Paediatric Cardiovascular Examination
A paediatric cardiovascular examination is a critical component of assessing a child with suspected heart disease. Unlike an adult exam, it requires a careful, calm approach, often starting with observation to avoid distressing the child. The focus is on a structured, top-to-toe assessment to identify subtle signs of cardiac compromise.
General Examination
Begin by observing the child from the end of the bed.
General Appearance: Note if the child is comfortable at rest or is showing signs of distress, such as being breathless. Assess their overall state of health—are they well-nourished? Plot their weight and height on a growth chart, as poor growth can be a sign of a significant congenital heart defect.
Vital Signs:
Heart Rate: Record the heart rate and note if it’s regular. Be aware of the normal ranges, which are higher in children and vary significantly with age.
Pulse Assessment: Check for a radial-femoral pulse delay, which is a classic sign of coarctation of the aorta. A bounding pulse may suggest a patent ductus arteriosus (PDA).
Capillary Refill Time (CRT): Check CRT centrally (on the sternum) and peripherally (on a fingertip).

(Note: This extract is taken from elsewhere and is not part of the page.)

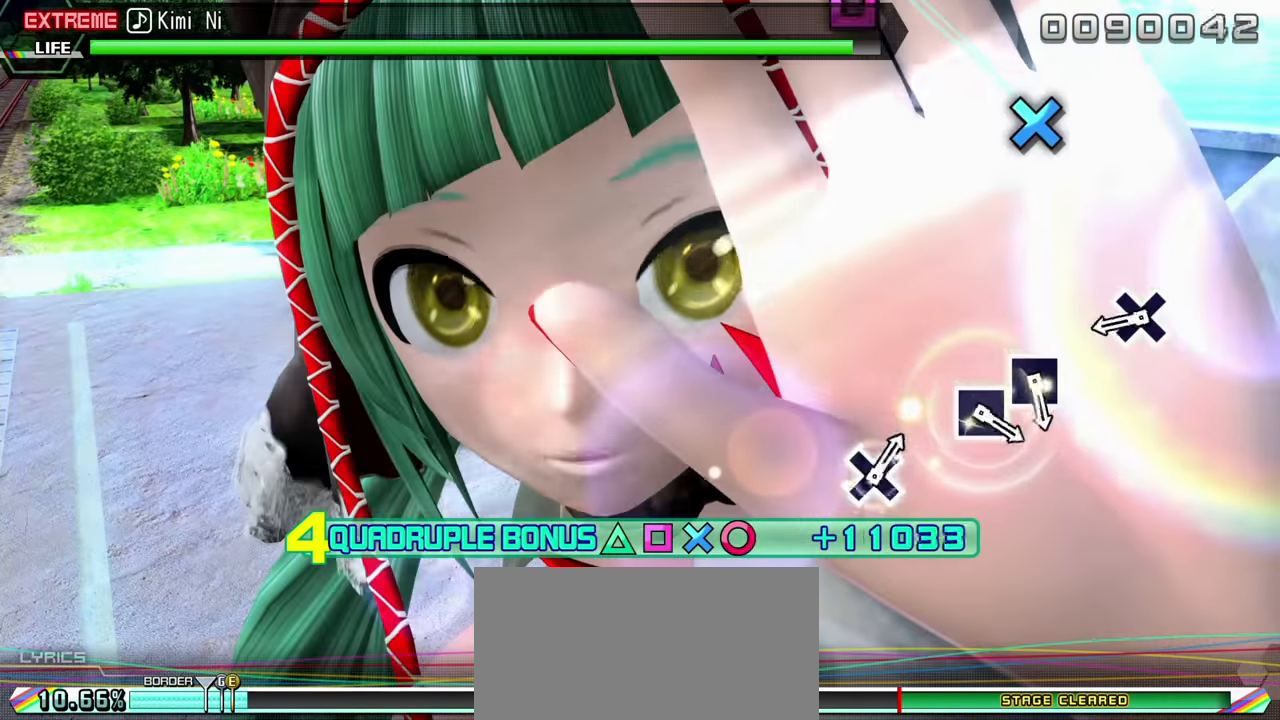
{"buttons": ["CROSS", "R2"], "events": [[483, "CROSS", "down"]]}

A prolonged CRT (>2 seconds) can indicate poor perfusion or shock.
Respiratory Rate: A high respiratory rate or signs of increased work of breathing (nasal flaring, tracheal tug, intercostal recession) can be a sign of heart failure.

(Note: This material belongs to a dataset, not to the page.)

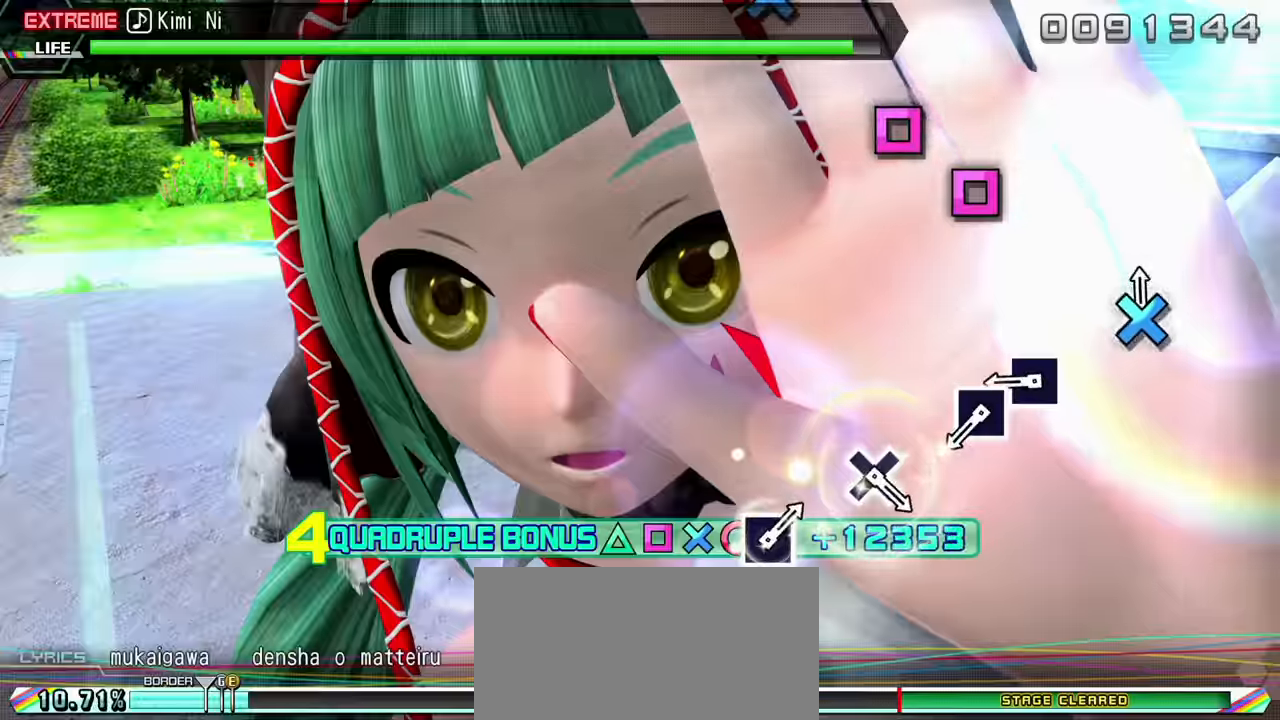
{"buttons": ["R2"], "events": [[117, "CROSS", "up"], [383, "SQUARE", "down"], [500, "SQUARE", "up"]]}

Systemic Signs: Look for signs of cardiac or systemic disease.
Cyanosis: Assess for a bluish discolouration of the skin, especially in the lips and tongue (central cyanosis), as this is a sign of poor oxygenation.

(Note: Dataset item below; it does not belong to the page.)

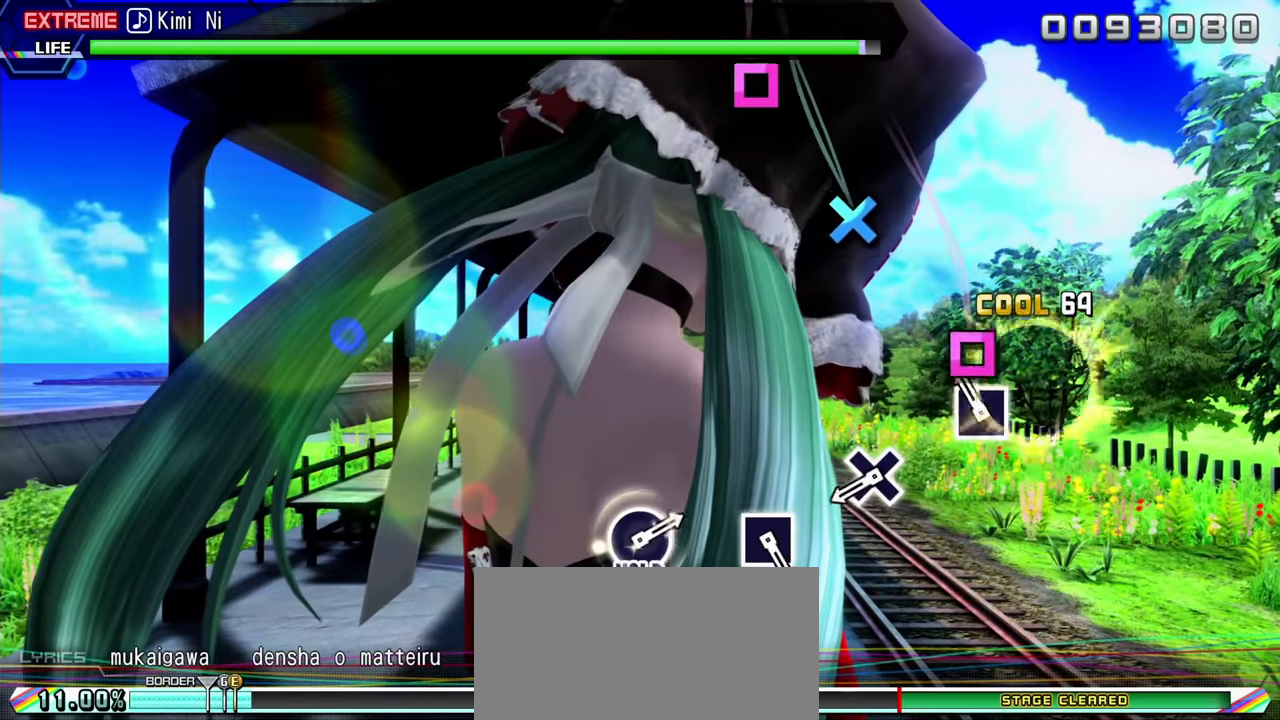
{"buttons": ["R2"], "events": [[100, "SQUARE", "down"], [200, "SQUARE", "up"]]}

Clubbing: Look for clubbing of the fingers, a sign of chronic hypoxia.
Oedema: Check for oedema, particularly in the face and lower legs in older children, as it can be a sign of fluid overload or right-sided heart failure.
Dysmorphic Features: Many congenital heart diseases are associated with specific syndromes (e.g., Down syndrome, DiGeorge syndrome).
Cardiovascular Examination
Inspection
Precordium: Look for visible scars from previous surgery, such as a midline sternotomy or left lateral thoracotomy. Note any chest wall deformities like pectus excavatum.
Heave: A parasternal heave is an outward movement of the chest wall near the sternum, suggesting right ventricular hypertrophy.
Palpation
Apex Beat: Locate the apex beat, which is typically in the 4th intercostal space at the left mid-clavicular line in infants and the 5th in older children.
Thrills: Palpate over all four heart areas for a thrill, a palpable vibration that indicates a loud murmur.
Auscultation
Heart Sounds (S1 & S2): Listen to the S1 and S2 heart sounds over all four areas (aortic, pulmonary, tricuspid, mitral).
S2 Split: A widely split S2 that does not vary with respiration is a classic sign of an atrial septal defect (ASD).
Murmurs: If a murmur is heard, characterise it thoroughly.
Timing: Is it systolic, diastolic, or continuous? A systolic murmur occurs between S1 and S2.
Location: Where is it loudest?
Radiation: Does it radiate? For example, an aortic stenosis murmur may radiate to the carotids, while a mitral regurgitation murmur may radiate to the left axilla.
Quality and Intensity: Is it loud, soft, harsh, or blowing?
Extra Sounds: Listen for an S3 (a gallop rhythm, which can indicate heart failure) or a pericardial rub (suggesting pericarditis).
Paediatric Cardiac Emergencies
Septic Shock: A child with a cardiac defect can deteriorate rapidly with sepsis.
Heart Failure: Signs include poor feeding, lethargy, tachypnoea, and hepatomegaly.
Arrhythmias: A sudden change in heart rate can indicate a life-threatening arrhythmia.
Cyanosis: A new or worsening episode of cyanosis in an infant with a known heart defect requires urgent attention.